There are genuine benefits to pursuing practical sensible improvements in the way we make and use fossil fuels. But the current and foreseeable state of energy technology means CO2 mitigation steps will be smaller and much slower than was the case for other energy side-effects such as acid rain and particulates. It has nothing to do with lack of “political will;” it’s an unavoidable consequence of the underlying science, engineering and economics. In this context, leadership means being willing sometimes to do nothing when all the available options yield negative net benefits.
That leads to the third problem—opportunity cost. Aspiring to “climate leadership” means not fixing any of the pressing economic problems we currently face. Climate policy over the past four decades has proven to be very expensive, economically damaging and environmentally futile. The migration of energy-intensive industry to China and India is a very real phenomenon and more than offsets the tiny emission-reduction measures Canada and other western countries pursued under the Kyoto Protocol.

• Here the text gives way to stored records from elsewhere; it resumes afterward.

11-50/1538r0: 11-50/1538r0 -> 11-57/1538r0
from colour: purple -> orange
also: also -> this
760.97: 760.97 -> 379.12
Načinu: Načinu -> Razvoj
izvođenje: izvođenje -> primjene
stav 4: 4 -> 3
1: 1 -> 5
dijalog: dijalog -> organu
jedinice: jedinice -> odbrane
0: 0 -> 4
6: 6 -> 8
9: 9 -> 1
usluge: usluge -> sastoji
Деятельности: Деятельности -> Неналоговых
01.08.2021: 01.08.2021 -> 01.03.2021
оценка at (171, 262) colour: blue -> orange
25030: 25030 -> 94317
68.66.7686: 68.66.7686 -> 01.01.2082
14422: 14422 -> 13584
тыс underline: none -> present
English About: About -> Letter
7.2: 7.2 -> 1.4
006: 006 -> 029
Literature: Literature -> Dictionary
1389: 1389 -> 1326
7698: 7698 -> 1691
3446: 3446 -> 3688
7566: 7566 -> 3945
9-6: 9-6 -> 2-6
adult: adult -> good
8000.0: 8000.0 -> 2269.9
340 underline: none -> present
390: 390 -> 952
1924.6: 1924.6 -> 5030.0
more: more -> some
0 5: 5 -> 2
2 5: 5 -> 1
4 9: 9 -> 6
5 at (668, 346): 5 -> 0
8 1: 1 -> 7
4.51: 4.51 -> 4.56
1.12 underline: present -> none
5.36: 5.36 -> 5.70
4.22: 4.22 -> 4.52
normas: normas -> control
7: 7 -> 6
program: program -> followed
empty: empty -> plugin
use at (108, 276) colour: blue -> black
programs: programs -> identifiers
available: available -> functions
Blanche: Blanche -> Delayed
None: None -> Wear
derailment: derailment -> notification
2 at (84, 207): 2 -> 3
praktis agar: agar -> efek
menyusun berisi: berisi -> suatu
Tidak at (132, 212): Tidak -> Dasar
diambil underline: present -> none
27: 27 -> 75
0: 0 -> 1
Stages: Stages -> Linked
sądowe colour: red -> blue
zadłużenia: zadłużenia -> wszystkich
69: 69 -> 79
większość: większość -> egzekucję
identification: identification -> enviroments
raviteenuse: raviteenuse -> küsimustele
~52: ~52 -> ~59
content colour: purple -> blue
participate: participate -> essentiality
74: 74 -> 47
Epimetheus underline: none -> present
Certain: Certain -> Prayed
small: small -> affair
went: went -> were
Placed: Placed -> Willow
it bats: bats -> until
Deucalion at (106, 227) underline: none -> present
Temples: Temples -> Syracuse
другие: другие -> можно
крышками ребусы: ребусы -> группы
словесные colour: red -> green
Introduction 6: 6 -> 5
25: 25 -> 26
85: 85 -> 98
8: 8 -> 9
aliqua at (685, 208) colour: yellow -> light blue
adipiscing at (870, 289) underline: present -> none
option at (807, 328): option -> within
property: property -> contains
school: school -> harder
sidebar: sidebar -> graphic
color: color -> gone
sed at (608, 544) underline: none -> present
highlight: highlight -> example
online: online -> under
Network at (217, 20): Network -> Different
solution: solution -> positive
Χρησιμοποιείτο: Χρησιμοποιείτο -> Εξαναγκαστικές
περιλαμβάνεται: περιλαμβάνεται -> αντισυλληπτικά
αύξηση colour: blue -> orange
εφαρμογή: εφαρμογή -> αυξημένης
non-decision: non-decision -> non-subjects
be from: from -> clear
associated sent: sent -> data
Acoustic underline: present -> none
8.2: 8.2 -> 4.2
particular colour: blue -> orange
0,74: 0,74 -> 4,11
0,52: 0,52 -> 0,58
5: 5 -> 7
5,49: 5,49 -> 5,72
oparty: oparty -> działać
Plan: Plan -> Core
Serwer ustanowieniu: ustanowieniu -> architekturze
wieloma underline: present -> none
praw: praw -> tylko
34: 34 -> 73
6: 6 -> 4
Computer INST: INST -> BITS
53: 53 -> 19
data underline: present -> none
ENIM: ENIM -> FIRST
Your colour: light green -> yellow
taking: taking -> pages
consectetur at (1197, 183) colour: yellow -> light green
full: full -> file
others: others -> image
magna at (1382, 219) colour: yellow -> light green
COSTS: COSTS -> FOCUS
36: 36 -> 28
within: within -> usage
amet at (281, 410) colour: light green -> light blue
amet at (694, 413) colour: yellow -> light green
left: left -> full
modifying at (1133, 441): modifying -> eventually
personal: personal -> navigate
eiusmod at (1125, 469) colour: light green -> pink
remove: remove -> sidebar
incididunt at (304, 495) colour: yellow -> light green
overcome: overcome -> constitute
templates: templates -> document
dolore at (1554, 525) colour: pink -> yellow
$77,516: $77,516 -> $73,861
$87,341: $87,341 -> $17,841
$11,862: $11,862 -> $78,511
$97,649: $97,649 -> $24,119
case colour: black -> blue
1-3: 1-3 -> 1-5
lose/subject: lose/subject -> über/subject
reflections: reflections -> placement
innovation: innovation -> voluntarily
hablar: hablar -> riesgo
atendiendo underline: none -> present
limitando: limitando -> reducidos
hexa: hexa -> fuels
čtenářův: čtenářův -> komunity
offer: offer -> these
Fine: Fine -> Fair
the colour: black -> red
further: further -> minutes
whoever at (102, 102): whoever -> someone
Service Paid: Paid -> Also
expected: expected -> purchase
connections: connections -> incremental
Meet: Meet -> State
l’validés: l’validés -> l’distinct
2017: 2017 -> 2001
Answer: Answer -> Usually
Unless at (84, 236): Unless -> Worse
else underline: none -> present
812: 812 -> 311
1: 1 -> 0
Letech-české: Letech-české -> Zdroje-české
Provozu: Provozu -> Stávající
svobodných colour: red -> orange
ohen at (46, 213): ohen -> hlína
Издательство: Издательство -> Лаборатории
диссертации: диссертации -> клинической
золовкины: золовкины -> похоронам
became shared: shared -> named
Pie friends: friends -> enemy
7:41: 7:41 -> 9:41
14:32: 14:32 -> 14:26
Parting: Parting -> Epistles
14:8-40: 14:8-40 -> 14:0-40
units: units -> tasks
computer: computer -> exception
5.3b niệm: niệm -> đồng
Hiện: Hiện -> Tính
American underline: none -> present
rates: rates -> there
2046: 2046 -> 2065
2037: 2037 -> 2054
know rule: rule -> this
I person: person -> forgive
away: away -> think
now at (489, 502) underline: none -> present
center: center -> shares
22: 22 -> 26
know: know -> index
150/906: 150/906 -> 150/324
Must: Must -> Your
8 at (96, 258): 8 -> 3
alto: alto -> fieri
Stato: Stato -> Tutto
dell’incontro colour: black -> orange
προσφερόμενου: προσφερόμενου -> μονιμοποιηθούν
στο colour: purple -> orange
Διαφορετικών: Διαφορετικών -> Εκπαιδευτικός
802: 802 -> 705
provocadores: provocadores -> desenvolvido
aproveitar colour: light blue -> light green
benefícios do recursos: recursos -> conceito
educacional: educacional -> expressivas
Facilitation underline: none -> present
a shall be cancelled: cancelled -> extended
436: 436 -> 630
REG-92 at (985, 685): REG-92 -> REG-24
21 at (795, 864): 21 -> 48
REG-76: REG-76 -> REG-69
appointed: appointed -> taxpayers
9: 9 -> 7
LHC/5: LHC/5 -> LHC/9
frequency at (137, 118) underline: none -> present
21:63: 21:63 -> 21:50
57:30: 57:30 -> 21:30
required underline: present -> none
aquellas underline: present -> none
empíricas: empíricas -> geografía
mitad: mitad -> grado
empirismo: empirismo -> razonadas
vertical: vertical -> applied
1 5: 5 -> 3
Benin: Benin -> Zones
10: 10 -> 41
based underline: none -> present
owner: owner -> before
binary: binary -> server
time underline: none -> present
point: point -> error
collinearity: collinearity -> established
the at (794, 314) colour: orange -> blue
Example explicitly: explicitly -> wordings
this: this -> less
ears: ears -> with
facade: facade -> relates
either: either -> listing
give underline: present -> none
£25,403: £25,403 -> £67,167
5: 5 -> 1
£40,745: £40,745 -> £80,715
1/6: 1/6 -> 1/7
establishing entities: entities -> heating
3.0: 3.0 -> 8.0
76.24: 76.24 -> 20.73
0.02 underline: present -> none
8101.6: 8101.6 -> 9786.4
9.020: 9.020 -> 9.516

The next government should start by creating a new super-ministry of Energy, Resources and Climate where long-term thinking and planning can occur in a collaborative setting, not the current one where climate policy is positioned at odds with—and antagonistic towards—everything else. The environment ministry can then return its focus to air and water pollution management, species and habitat conservation, meteorological services and other traditional environmental functions. The climate team should prepare another national assessment but this time provide much more historical data to help Canadians understand long-term observed patterns of temperature and precipitation rather than focusing so much on model simulations of the distant future under implausible emission scenarios.
The government should also move to extinguish “climate liability,” a legal hook on which dozens of costly nuisance lawsuits are proliferating here and elsewhere. Canada should also use its influence in the UN Intergovernmental Panel on Climate Change to reverse the mission creep, clean out the policy advocacy crowd and get the focus back on core scientific assessments. And we should lead a push to move the annual “COPs”—Conferences of the Parties to the Rio treaty—to an online format, an initiative that would ground enough jumbo jets each year to delay the melting of the ice caps at least a century.
Finally, the new Ministry of Energy, Resources and Climate should work with the provinces to find one region or municipality willing to be a demonstration project on the feasibility of relying only on renewables for electricity. We keep hearing from enthusiasts that wind and solar are the cheapest and best options, while critics point to their intermittency and hidden costs. Surely there must be one town in Canada where the councillors, fresh from declaring a climate crisis and buying electric buses, would welcome the chance to, as it were, show leadership. We could fit them out with all the windmills and solar panels they want, then disconnect them from the grid and see how it goes. And if upon further reflection no one is willing to try it, that would also be useful information.
In the meantime, the federal Conservatives should aim merely to do some sensible things that yield tangible improvements on greenhouse gas emissions without wrecking the economy. Maybe one day that will be seen as real leadership.